The Magic of Vacuum-Sealed Meat and a -10°F Freezer
Because we raise pork and chicken when the seasons allow, we do a lot of bulk processing. Everything is vacuum sealed immediately after butchery and stashed in our commercial freezer, which hangs out at a brisk -10°F.
That low temp slows down oxidation and stops freezer burn in its tracks. And vacuum sealing? It’s like shrink-wrapping time. No air = no spoilage.
That’s how we can say, with confidence:
Most of our vacuum-sealed meats are just fine for well over a year.
We’ve pulled pork roasts out at the 18-month mark and had them taste just as good as the ones packed last week.
Wait—Is Meat Still Good After the Best-By Date?
Short answer: Yes.
Long answer: Also yes, and here’s why.
Those “best by” dates? They’re about quality, not safety. If your meat has been frozen solid, seal intact, and it smells normal once thawed—you’re good to go.
Even if it’s been tucked away for a while, a slightly older cut will still shine in slow-cooked meals like:
- Pulled pork sandwiches
- Chicken tortilla soup
- Bolognese
- Tacos, stir-fries, stews—you name it
And frankly, in this house, we don’t waste meat that was raised with this much care. Not ever.
Tips to Keep Your Freezer Stash Thriving
Wanna be a meat-hoarding pro like us?
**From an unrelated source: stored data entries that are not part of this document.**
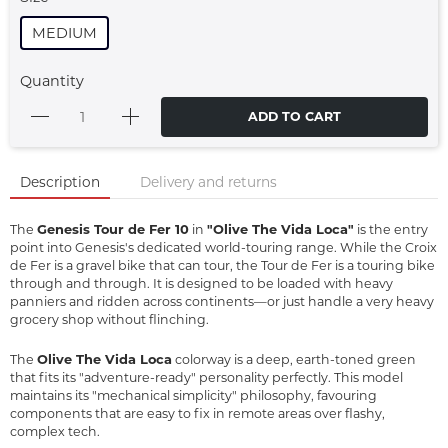
MEDIUM
Quantity
ADD TO CART
Description
Delivery and returns
Genesis Tour de Fer 10
"Olive The Vida Loca"
The
in
is the entry
point into Genesis's dedicated world-touring range. While the Croix
de Fer is a gravel bike that can tour, the Tour de Fer is a touring bike
through and through. It is designed to be loaded with heavy
panniers and ridden across continents—or just handle a very heavy
grocery shop without flinching.
Olive The Vida Loca
The
colorway is a deep, earth-toned green
that fits its "adventure-ready" personality perfectly. This model
maintains its "mechanical simplicity" philosophy, favouring
components that are easy to fix in remote areas over flashy,
complex tech.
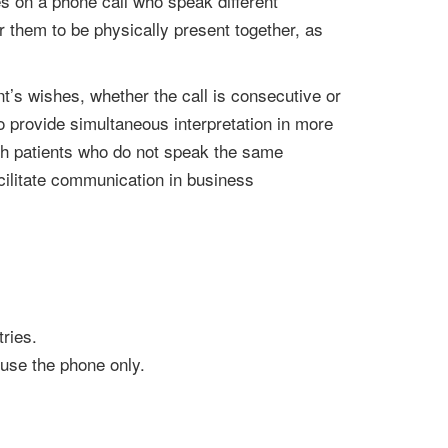
es on a phone call who speak different
r them to be physically present together, as
t’s wishes, whether the call is consecutive or
 to provide simultaneous interpretation in more
ith patients who do not speak the same
cilitate communication in business
ries.
 use the phone only.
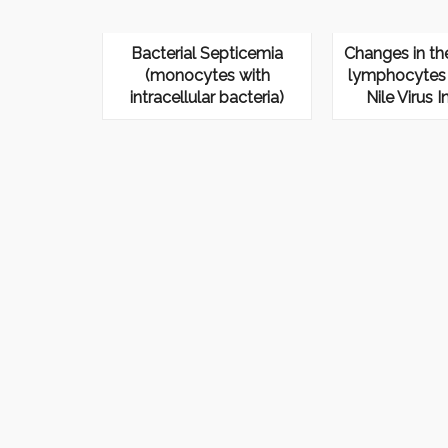
Bacterial Septicemia
Changes in th
(monocytes with
lymphocytes 
intracellular bacteria)
Nile Virus I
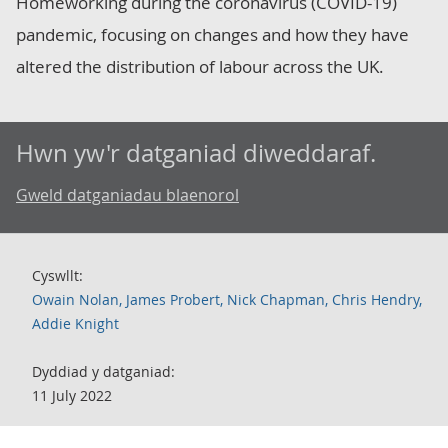
Homeworking during the coronavirus (COVID-19)
pandemic, focusing on changes and how they have
altered the distribution of labour across the UK.
Hwn yw'r datganiad diweddaraf.
Gweld datganiadau blaenorol
Cyswllt:
Owain Nolan, James Probert, Nick Chapman, Chris Hendry,
Addie Knight
Dyddiad y datganiad:
11 July 2022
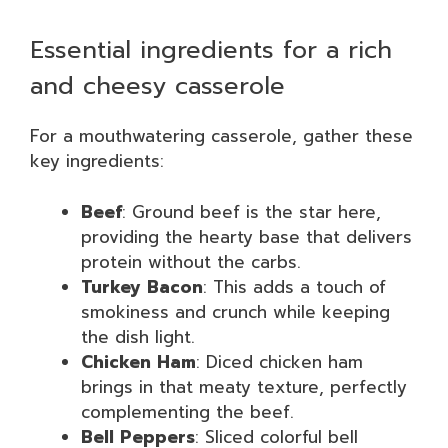
Essential ingredients for a rich
and cheesy casserole
For a mouthwatering casserole, gather these
key ingredients:
Beef
: Ground beef is the star here,
providing the hearty base that delivers
protein without the carbs.
Turkey Bacon
: This adds a touch of
smokiness and crunch while keeping
the dish light.
Chicken Ham
: Diced chicken ham
brings in that meaty texture, perfectly
complementing the beef.
Bell Peppers
: Sliced colorful bell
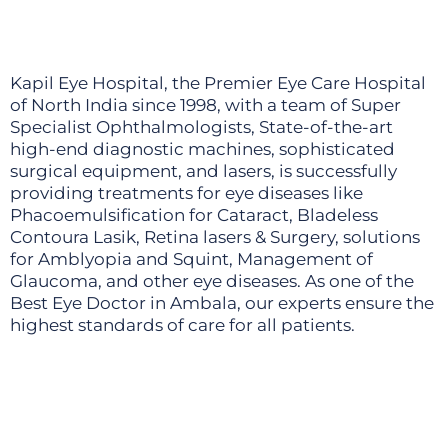
Kapil Eye Hospital, the Premier Eye Care Hospital
of North India since 1998, with a team of Super
Specialist Ophthalmologists, State-of-the-art
high-end diagnostic machines, sophisticated
surgical equipment, and lasers, is successfully
providing treatments for eye diseases like
Phacoemulsification for Cataract, Bladeless
Contoura Lasik, Retina lasers & Surgery, solutions
for Amblyopia and Squint, Management of
Glaucoma, and other eye diseases. As one of the
Best Eye Doctor in Ambala, our experts ensure the
highest standards of care for all patients.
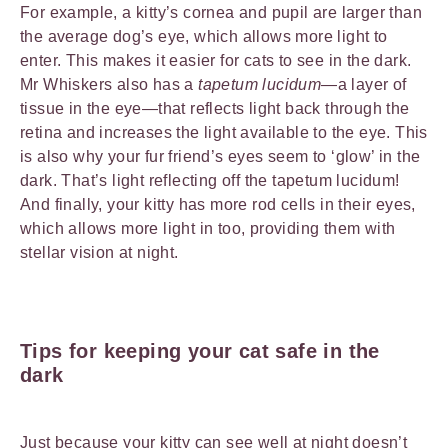
For example, a kitty’s cornea and pupil are larger than
the average dog’s eye, which allows more light to
enter. This makes it easier for cats to see in the dark.
Mr Whiskers also has a
tapetum lucidum
—a layer of
tissue in the eye—that reflects light back through the
retina and increases the light available to the eye. This
is also why your fur friend’s eyes seem to ‘glow’ in the
dark. That’s light reflecting off the tapetum lucidum!
And finally, your kitty has more rod cells in their eyes,
which allows more light in too, providing them with
stellar vision at night.
Tips for keeping your cat safe in the
dark
Just because your kitty can see well at night doesn’t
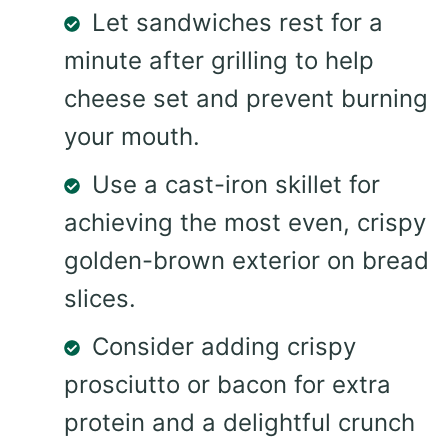
Let sandwiches rest for a
minute after grilling to help
cheese set and prevent burning
your mouth.
Use a cast-iron skillet for
achieving the most even, crispy
golden-brown exterior on bread
slices.
Consider adding crispy
prosciutto or bacon for extra
protein and a delightful crunch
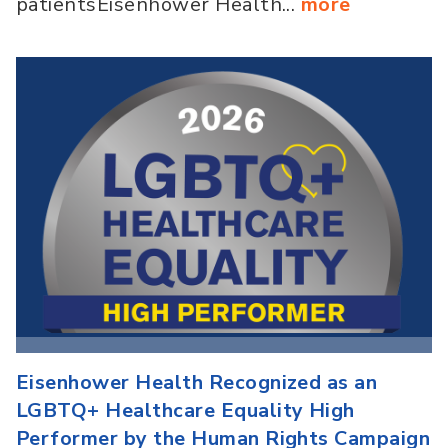
patientsEisenhower Health...
more
Eisenhower Health Recognized as an
LGBTQ+ Healthcare Equality High
Performer by the Human Rights Campaign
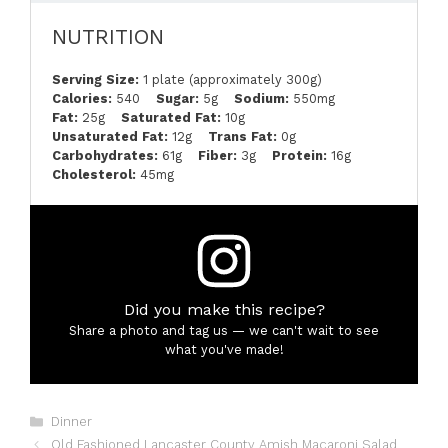
NUTRITION
Serving Size:
1 plate (approximately 300g)
Calories:
540
Sugar:
5g
Sodium:
550mg
Fat:
25g
Saturated Fat:
10g
Unsaturated Fat:
12g
Trans Fat:
0g
Carbohydrates:
61g
Fiber:
3g
Protein:
16g
Cholesterol:
45mg
Did you make this recipe?
Share a photo and tag us — we can't wait to see
what you've made!
Categories
Dinner
Old Fashioned Lancaster County Amish Macaroni Salad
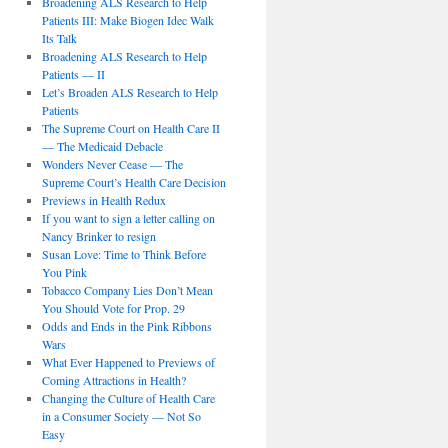
Broadening ALS Research to Help
Patients III: Make Biogen Idec Walk
Its Talk
Broadening ALS Research to Help
Patients — II
Let’s Broaden ALS Research to Help
Patients
The Supreme Court on Health Care II
— The Medicaid Debacle
Wonders Never Cease — The
Supreme Court’s Health Care Decision
Previews in Health Redux
If you want to sign a letter calling on
Nancy Brinker to resign
Susan Love: Time to Think Before
You Pink
Tobacco Company Lies Don’t Mean
You Should Vote for Prop. 29
Odds and Ends in the Pink Ribbons
Wars
What Ever Happened to Previews of
Coming Attractions in Health?
Changing the Culture of Health Care
in a Consumer Society — Not So
Easy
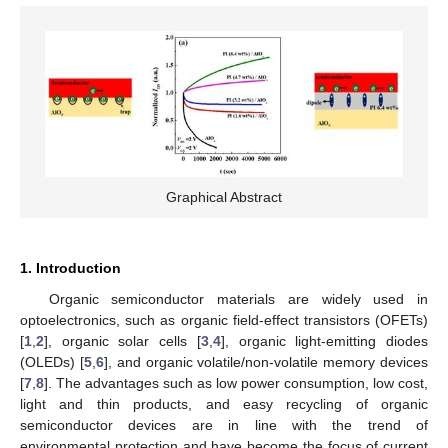
Graphical Abstract
1. Introduction
Organic semiconductor materials are widely used in
optoelectronics, such as organic field-effect transistors (OFETs)
[
1
,
2
], organic solar cells [
3
,
4
], organic light-emitting diodes
(OLEDs) [
5
,
6
], and organic volatile/non-volatile memory devices
[
7
,
8
]. The advantages such as low power consumption, low cost,
light and thin products, and easy recycling of organic
semiconductor devices are in line with the trend of
environmental protection and have become the focus of current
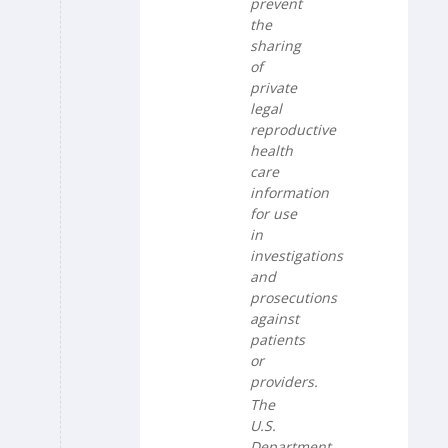
prevent
the
sharing
of
private
legal
reproductive
health
care
information
for use
in
investigations
and
prosecutions
against
patients
or
providers.
The
U.S.
Department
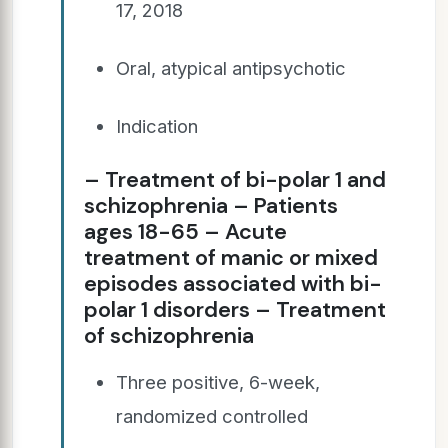
17, 2018
Oral, atypical antipsychotic
Indication
– Treatment of bi-polar 1 and
schizophrenia – Patients
ages 18-65 – Acute
treatment of manic or mixed
episodes associated with bi-
polar 1 disorders – Treatment
of schizophrenia
Three positive, 6-week,
randomized controlled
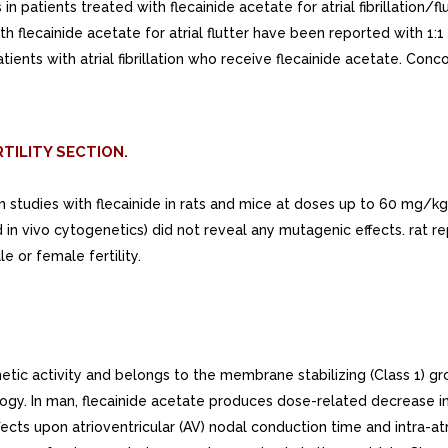
n patients treated with flecainide acetate for atrial fibrillation/fl
h flecainide acetate for atrial flutter have been reported with 1:1 
atients with atrial fibrillation who receive flecainide acetate. Co
TILITY SECTION.
rm studies with flecainide in rats and mice at doses up to 60 mg
in vivo cytogenetics) did not reveal any mutagenic effects. rat 
 or female fertility.
c activity and belongs to the membrane stabilizing (Class 1) grou
ology. In man, flecainide acetate produces dose-related decrease in
fects upon atrioventricular (AV) nodal conduction time and intra-a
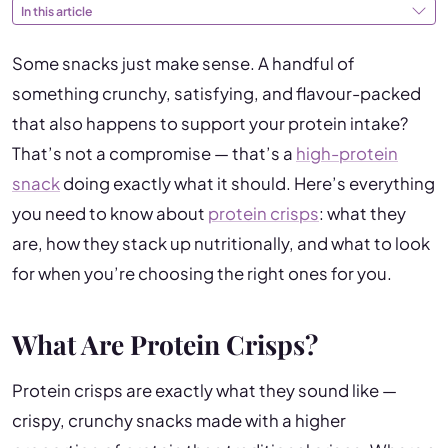
In this article
Some snacks just make sense. A handful of
something crunchy, satisfying, and flavour-packed
that also happens to support your protein intake?
That’s not a compromise — that’s a
high-protein
snack
doing exactly what it should. Here’s everything
you need to know about
protein crisps
: what they
are, how they stack up nutritionally, and what to look
for when you’re choosing the right ones for you.
What Are Protein Crisps?
Protein crisps are exactly what they sound like —
crispy, crunchy snacks made with a higher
Here’s what we do:
- Keep the oldest cuts up front or on top
- Write the pack date in Sharpie if you like the visual reminder
- Store meats in the coldest part of your freezer (not the door)
- Don’t open the vacuum seal until you’re ready to use it
- Use older cuts in braises, soups, or pressure cooker meals
Your Freezer’s Best Friend: Our Variety Box
If you want to fill your freezer with food that actually lasts and doesn’t come from mass production—start here:
👉 Our Pork Variety Box with Uncured Pork Belly Bacon
It’s packed with pasture-raised meats, sealed for the long haul, and grown with the same seasonal rhythm we live by.
Final Thought: We Don’t Farm for Convenience
We farm for flavor. For animal welfare. For our soil. For you.
Seasonal farming means some months we’re flush with chicken, and others, we’re counting the days until the next hatch. It means walking away from “always in stock” and leaning into the ebb and flow of real food raised outdoors.
But with the right tools—like vacuum sealing and deep freezing—you can eat like it’s summer in April before the new grazing season has even begin, without compromising values.
And that’s the kind of slow, steady, freezer-filling magic we’re all about.